In a scenario where a portfolio company has become distressed, local currency lenders will tend to better understand local issues and thus can help calm offshore investors and lenders. Furthermore, they are also more likely to want to support the company through a restructuring rather than by seeking an exit at the first opportunity. Furthermore, in situations where US dollar liquidity is scarce, as is currently being experienced in a number of emerging and frontier markets, local currency markets can help provide much needed liquidity to a portfolio company but are more likely to do so where the company has been an active participant in the local currency markets and local knowledge of the company is good.

Local institutional investors such as pension funds and insurance companies are amassing significant assets under management and are now seeking to actively invest in private equity assets and thus represent a further source of capital or an exit opportunity.
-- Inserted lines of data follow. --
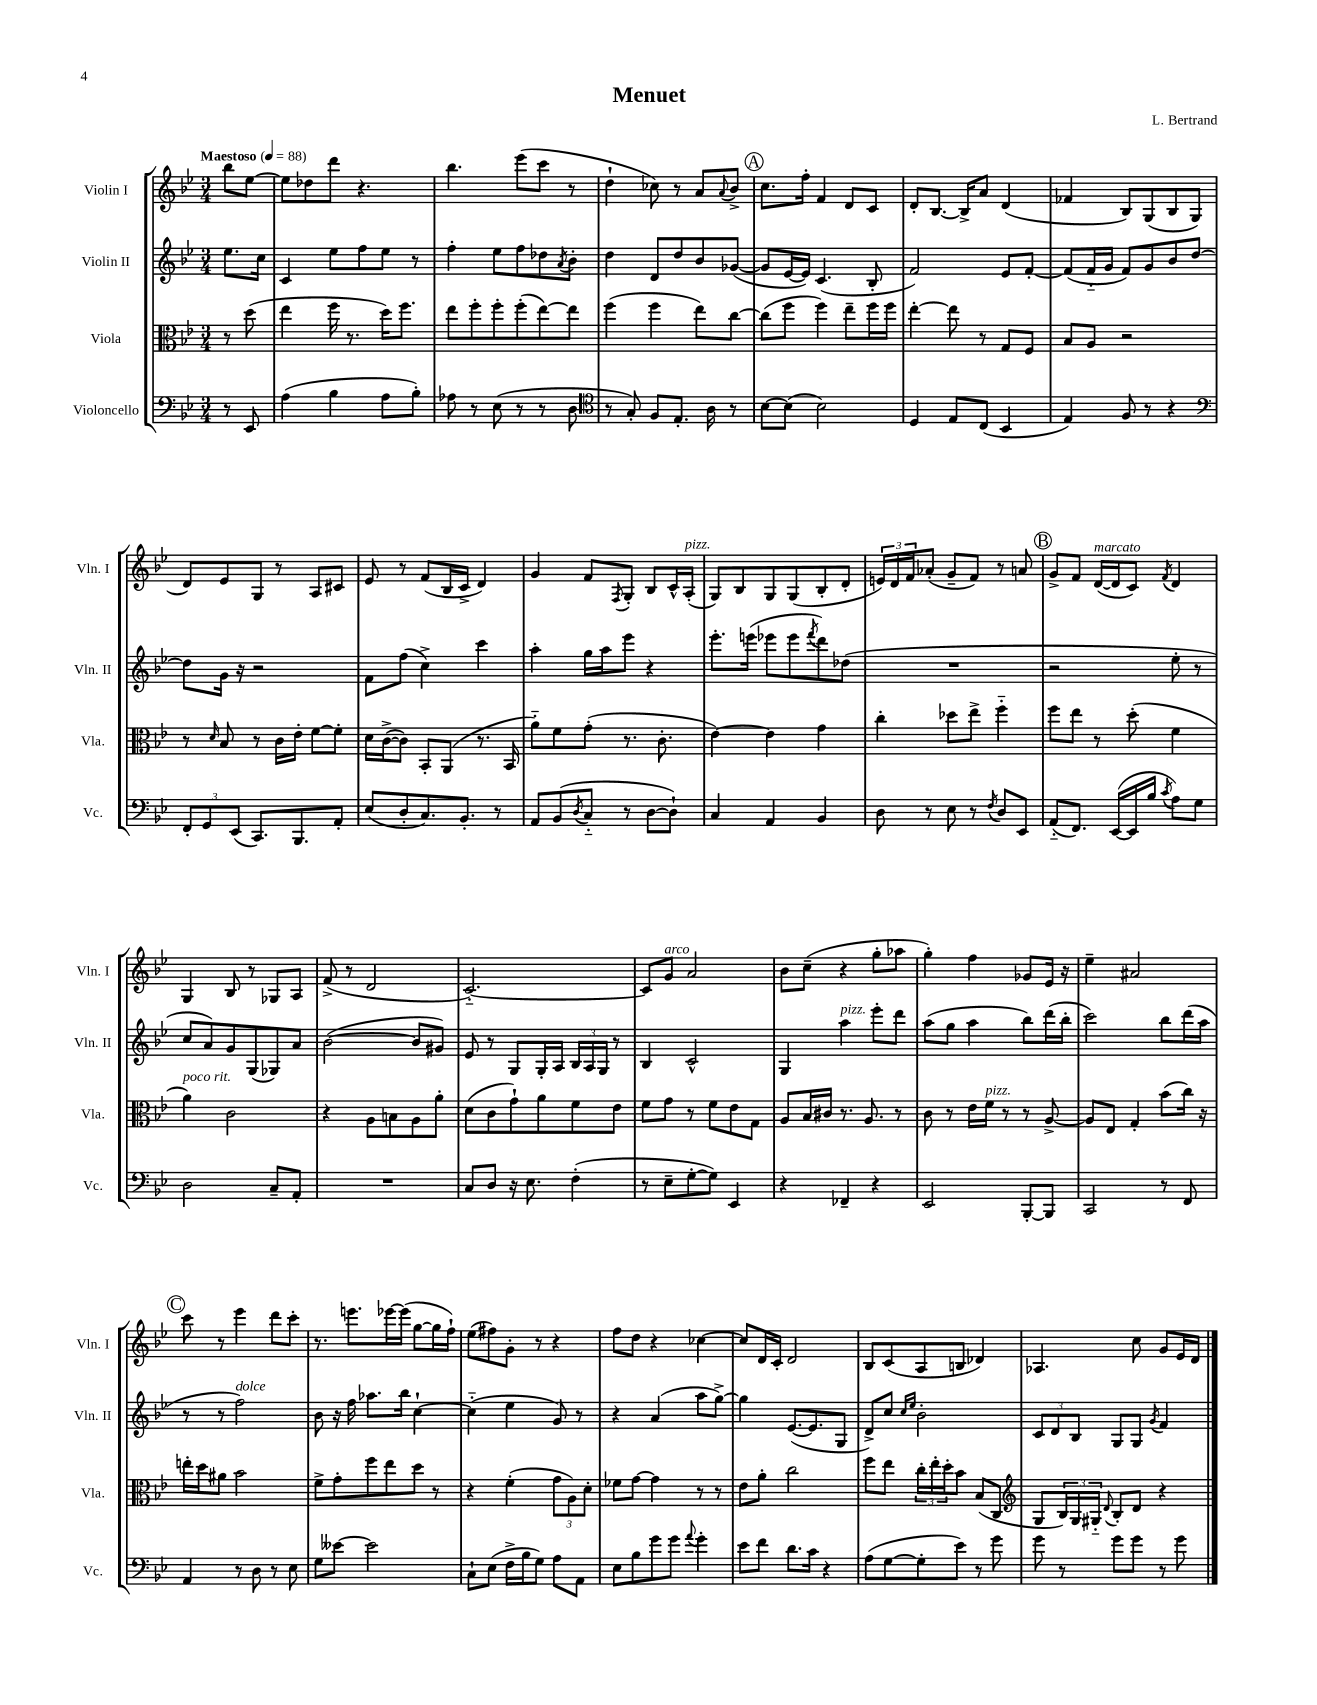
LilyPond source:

\header { title = "Menuet" composer = "L. Bertrand" }
<<
\new StaffGroup <<
\new Staff = "s0" \with { instrumentName = "Violin I" shortInstrumentName = "Vln. I" } {
    \clef treble \key bes \major \numericTimeSignature \time 3/4 \partial 4 \tempo "Maestoso" 4 = 88
    bes''8 ees''8~ |
    ees''8 des''8 d'''8 r4. |
    bes''4. ees'''8( c'''8 r8 |
    d''4-! ces''8) r8 a'8 \appoggiatura { a'8 } bes'8-> |
    \mark \markup { \circle "A" } c''8. f''16-. f'4 d'8 c'8 |
    d'8-. bes8.~ bes16-> a'8 d'4( |
    fes'4 bes8) g8( bes8 g8 |
    d'8) ees'8 g8 r8 a8 cis'8 |
    ees'8 r8 f'8( bes16 c'16-> d'4) |
    g'4 f'8 \acciaccatura { f8 } g8-. bes8 c'16-^ a16-.^\markup { \italic "pizz." }( |
    g8) bes8 g8 g8( bes8-. d'8-. |
    \tuplet 3/2 { e'16) d'16 f'16 } aes'8-.( g'8-- f'8) r8 a'8 |
    \mark \markup { \circle "B" } g'8-> f'8 d'16~^\markup { \italic "marcato" }( d'16 c'8) \acciaccatura { f'8 } d'4 |
    g4 bes8 r8 ges8 a8 |
    f'8->( r8 d'2 |
    c'2.~-_) |
    c'8 g'8^\markup { \italic "arco" } a'2 |
    bes'8 c''8--( r4 g''8-. aes''8 |
    g''4-.) f''4 ges'8 ees'16 r16 |
    ees''4-- ais'2 |
    \mark \markup { \circle "C" } c'''8 r8 ees'''4 d'''8 c'''8-. |
    r8. e'''8. ees'''16~ ees'''16( g''8~ g''16 f''16-!) |
    ees''8( fis''8) g'8-. r8 r4 |
    f''8 d''8 r4 ces''4~ |
    ces''8 d'16 c'16-. d'2 |
    bes8 c'8( a8 b8 des'4) |
    aes4. c''8 g'8 ees'16 d'16 \bar "|." |
}
\new Staff = "s1" \with { instrumentName = "Violin II" shortInstrumentName = "Vln. II" } {
    \clef treble \key bes \major \numericTimeSignature \time 3/4 \partial 4
    ees''8. c''16 |
    c'4 ees''8 f''8 ees''8 r8 |
    f''4-. ees''8 f''8 des''8 \acciaccatura { a'8 } bes'8-. |
    d''4 d'8 d''8 bes'8 ges'8~( |
    \mark \markup { \circle "A" } ges'8 ees'16~ ees'16) c'4.( bes8-. |
    f'2) ees'8 f'8~-. |
    f'8( f'16-_ g'16 f'8) g'8 bes'8 d''8~ |
    d''8 g'16 r16 r2 |
    f'8 f''8( c''4->) c'''4 |
    a''4-. g''16 a''16 ees'''8 r4 |
    ees'''8.-. e'''16( ees'''8 ees'''8 \acciaccatura { f'''8 } d'''8) des''8( |
    R2. |
    \mark \markup { \circle "B" } r2 ees''8-. r8 |
    c''8 a'8) g'8 g8( ges8) a'8 |
    bes'2~( bes'8 gis'8) |
    ees'8 r8 g8 g16-. a16 \tuplet 3/2 { bes16 a16 g16 } r8 |
    bes4 c'2-^ |
    g4 a''4^\markup { \italic "pizz." } ees'''8-. d'''8 |
    a''8( g''8 a''4 bes''8) d'''16( bes''16-. |
    c'''2) bes''8 d'''16( a''16 |
    \mark \markup { \circle "C" } r8 r8 f''2^\markup { \italic "dolce" }) |
    bes'8 r16 f''16 aes''8. bes''16 c''4~-! |
    c''4-_( ees''4 g'8) r8 |
    r4 a'4( a''8 g''8~->) |
    g''4 ees'8.~( ees'8. g8 |
    d'8->) c''8 \grace { c''16 ees''16 } bes'2-. |
    \tuplet 3/2 { c'8 d'8 bes8 } g8 g8 \acciaccatura { g'8 } f'4 \bar "|." |
}
\new Staff = "s2" \with { instrumentName = "Viola" shortInstrumentName = "Vla." } {
    \clef alto \key bes \major \numericTimeSignature \time 3/4 \partial 4
    r8 d''8( |
    ees''4 f''16 r8. d''16) f''8. |
    ees''8 f''8-. f''8-. f''8-.( ees''8~) ees''8 |
    f''4( f''4 ees''8) c''8~ |
    \mark \markup { \circle "A" } c''8( f''8 f''4) ees''8-- f''16 f''16 |
    ees''4~-. ees''8 r8 g8 f8 |
    bes8 a8 r2 |
    r8 \grace { d'16 } bes8 r8 c'16 ees'16-. f'8~ f'8-. |
    d'16 c'16~->( c'8) bes,8-. a,8( r8. bes,16 |
    a'8-_) f'8 g'8-.( r8. c'8.-. |
    ees'4~) ees'4 g'4 |
    c''4-. des''8 ees''8-> f''4-_ |
    \mark \markup { \circle "B" } f''8 ees''8 r8 d''8-.( f'4 |
    a'4^\markup { \italic "poco rit." }) c'2 |
    r4 a8 b8 a8 a'8-. |
    d'8( c'8 g'8-!) a'8 f'8 ees'8 |
    f'8 g'8 r8 f'8 ees'8 g8 |
    a8 bes16 cis'16 r8. a8. r8 |
    c'8 r8 ees'16 f'16^\markup { \italic "pizz." } r8 r8 a8~-> |
    a8 ees8 g4-. bes'8( c''16) r16 |
    \mark \markup { \circle "C" } e''16-. d''16 ais'8 bes'2 |
    f'8-> g'8-. f''8 ees''8 d''8 r8 |
    r4 f'4-.( \tuplet 3/2 { g'8 a8) d'8-. } |
    fes'8 g'8~ g'4 r8 r8 |
    ees'8 a'8-. c''2 |
    f''8 ees''8 \tuplet 3/2 { c''16-. ees''16-. d''16-. } bes'8 bes8( c8 |
    \clef treble g8 \tuplet 3/2 { bes16) g16 gis16-_ } \appoggiatura { d'8 } bes8-. d'8 r4 \bar "|." |
}
\new Staff = "s3" \with { instrumentName = "Violoncello" shortInstrumentName = "Vc." } {
    \clef bass \key bes \major \numericTimeSignature \time 3/4 \partial 4
    r8 ees,8 |
    a4( bes4 a8 bes8-.) |
    aes8 r8 ees8( r8 r8 d8 |
    \clef tenor r8 g8-.) f8 ees8.-. a16 r8 |
    \mark \markup { \circle "A" } bes8~ bes8( bes2) |
    d4 ees8 c8( bes,4 |
    ees4) f8 r8 r4 |
    \clef bass \tuplet 3/2 { f,8-. g,8 ees,8( } c,8.) bes,,8. a,8-. |
    ees8( d8-. c8.) bes,8.-. r8 |
    a,8 bes,8( \acciaccatura { d8 } c8-_ r8 d8~ d8-!) |
    c4 a,4 bes,4 |
    d8 r8 ees8 r8 \acciaccatura { f8 } d8 ees,8 |
    \mark \markup { \circle "B" } a,8-_( f,8.) ees,16~( ees,16 bes16 \acciaccatura { c'8 } a8) g8 |
    d2 c8-- a,8-. |
    R2. |
    c8 d8 r16 ees8. f4-.( |
    r8 ees8-- g8~-. g8) ees,4 |
    r4 fes,4-- r4 |
    ees,2 bes,,8~-. bes,,8 |
    c,2 r8 f,8 |
    \mark \markup { \circle "C" } a,4 r8 d8 r8 ees8 |
    g8 eeses'8~ eeses'2 |
    c8-! ees8( f16-> bes16 g8) a8 a,8 |
    ees8 bes8 g'8 g'8 \appoggiatura { a'8 } g'4-. |
    ees'8 f'8 d'8. c'16 r4 |
    a8( g8~ g8-. ees'8) r8 g'8 |
    g'8 r8 g'8 g'8 r8 g'8 \bar "|." |
}
>>
>>
\layout { \context { \Score \remove "Bar_number_engraver" } }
These institutional investors tend to be natural shareholders for portfolio companies given their local presence and long-term outlook.

A natural pathway for a private equity investor to manage an investment in an emerging or frontier market would be to use the local banking market to help acquire a portfolio company, then once a business plan has been implemented, seek a recapitalisation via the local bond markets so as to engage local institutional investors and build local market knowledge of the portfolio company. Once an exit horizon has been reached, then the same institutional investors can be approached to anchor a trade sale or stock market flotation. While the ease with which this path can be walked will vary from market to market, for a private equity investor that wishes to establish itself in a market for the long-term, using such a pathway represents a significant but ultimately worthwhile investment in their future success. Local currency is not always the easiest option but it can certainly play a role in maximising value.